On Generalization Bounds for Neural Networks with Low Rank Layers

Pinto, Andrea, Rangamani, Akshay, Poggio, Tomaso

arXiv.org Machine Learning 

Deep learning has achieved remarkable success across a wide range of applications, including computer vision[2, 3], natural language processing [4, 5], decision-making in novel environments [6], and code generation [7], among others. Understanding the reasons behind the effectiveness of deep learning is a multifaceted challenge that involves questions about architectural choices, optimizer selection, and the types of inductive biases that can guarantee generalization. A long-standing question in this field is how deep learning finds solutions that generalize well.
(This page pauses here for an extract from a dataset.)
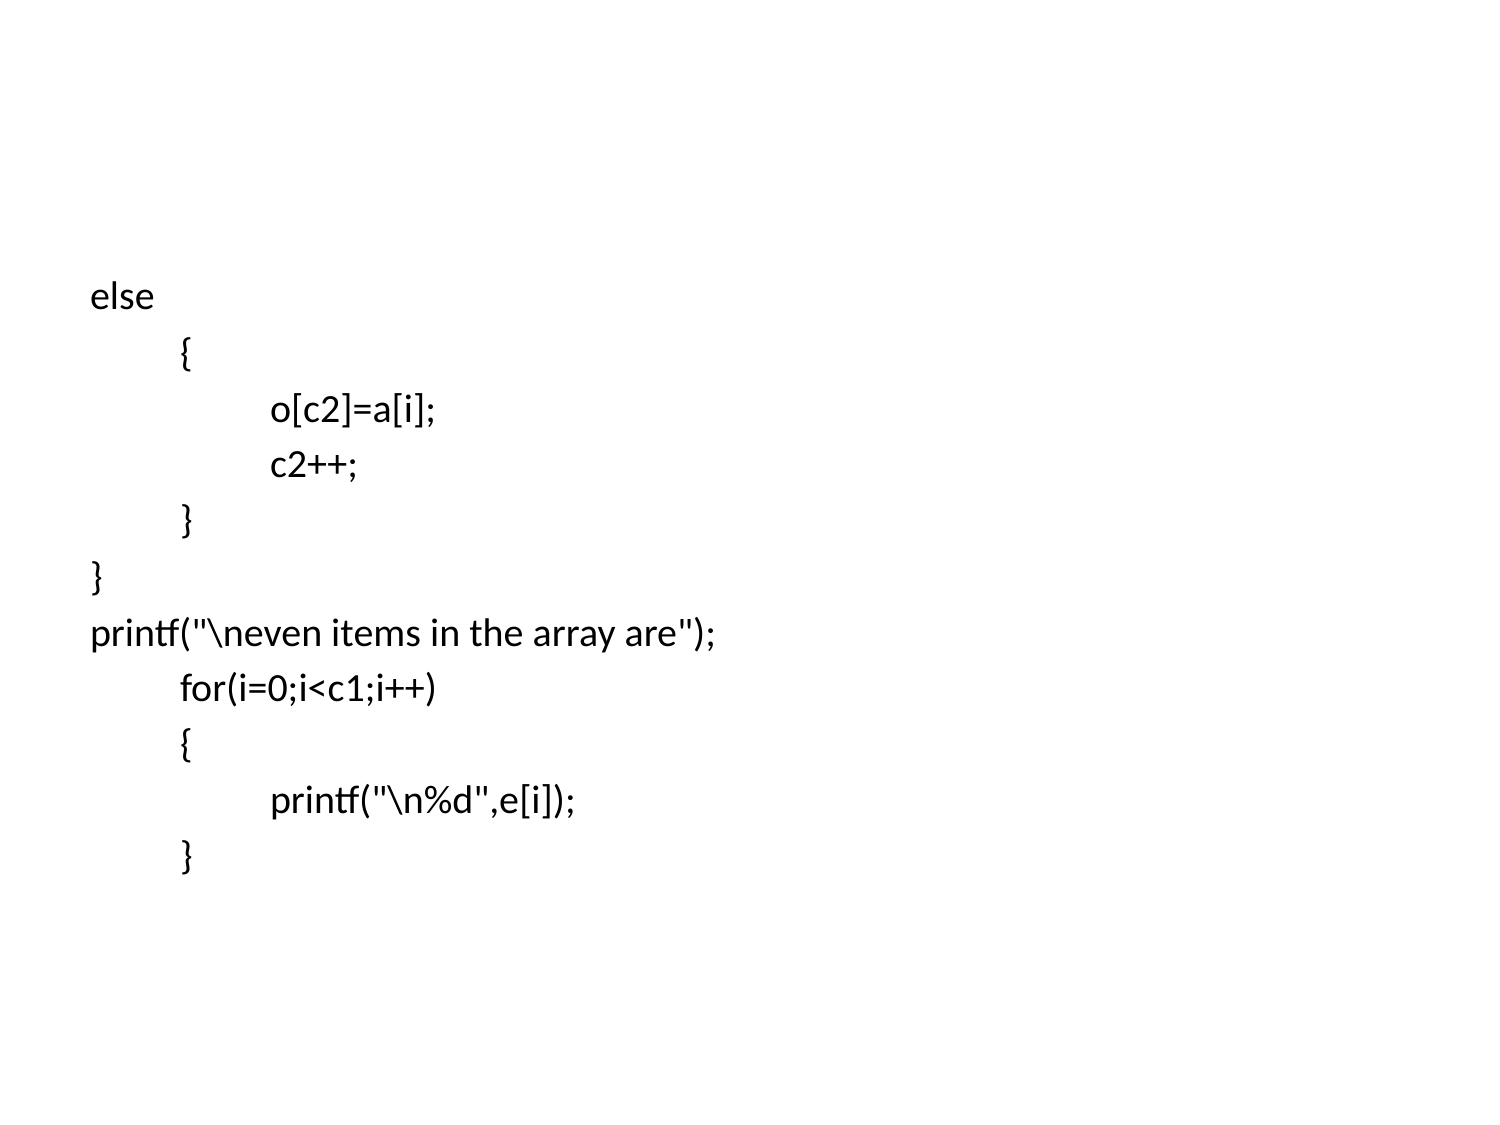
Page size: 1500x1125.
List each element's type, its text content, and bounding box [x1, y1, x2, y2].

list else { o[c2]=a[i]; c2++; } } printf("\neven items in the array are"); for(i=0;i<c1;i++) { printf("\n%d",e[i]); } [75, 262, 1425, 1005]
While good generalization performance by overparameterized models is not unique to deep learning--it can be explained by the implicit bias of learning algorithms towards low-norm solutions in linear models and kernel machines [8, 9]--the case of deep learning presents additional challenges. However in the case of deep learning, identifying the right implicit bias and obtaining generalization bounds that depend on this bias are still open questions. In recent years, Rademacher bounds have been developed to explain the complexity control induced by an important bias in deep network training: the minimization of weight matrix norms. This minimization occurs due to explicit or implicit regularization [10, 11, 12, 13]. For rather general network architectures, Golowich et al.[14] showed that the Rademacher complexity is linear in the product of the Frobenius norms of the various layers. Although the associated bounds are usually orders of magnitude larger than the generalization gap for dense networks, very recent results by Galanti et al. [15] demonstrate that for networks with structural sparsity in their weight matrices, such as convolutional networks, norm-based Rademacher bounds approach non-vacuity.